== Segment start ==

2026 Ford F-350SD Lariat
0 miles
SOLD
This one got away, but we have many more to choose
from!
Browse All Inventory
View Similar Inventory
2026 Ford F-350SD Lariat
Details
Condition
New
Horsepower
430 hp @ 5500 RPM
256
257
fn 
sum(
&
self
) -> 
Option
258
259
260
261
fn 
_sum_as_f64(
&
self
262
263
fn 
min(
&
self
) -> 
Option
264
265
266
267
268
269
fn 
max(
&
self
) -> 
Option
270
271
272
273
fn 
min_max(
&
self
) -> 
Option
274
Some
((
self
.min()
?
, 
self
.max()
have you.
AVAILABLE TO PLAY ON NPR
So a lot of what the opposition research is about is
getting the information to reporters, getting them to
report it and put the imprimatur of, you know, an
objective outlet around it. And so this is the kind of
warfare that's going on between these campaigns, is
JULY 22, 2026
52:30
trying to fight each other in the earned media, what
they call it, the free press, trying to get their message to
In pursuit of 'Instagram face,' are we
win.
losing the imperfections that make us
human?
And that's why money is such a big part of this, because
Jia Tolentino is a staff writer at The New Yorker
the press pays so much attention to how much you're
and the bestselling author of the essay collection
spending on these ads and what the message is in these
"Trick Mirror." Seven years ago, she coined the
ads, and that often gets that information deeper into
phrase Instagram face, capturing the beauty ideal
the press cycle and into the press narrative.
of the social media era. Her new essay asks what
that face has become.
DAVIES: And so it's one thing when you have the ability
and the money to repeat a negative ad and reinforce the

== Segment end ==

WHAT TO PRODUCE
A single number is required: the count of lines in the entries that include the word "message".

YOUR SOLUTION
2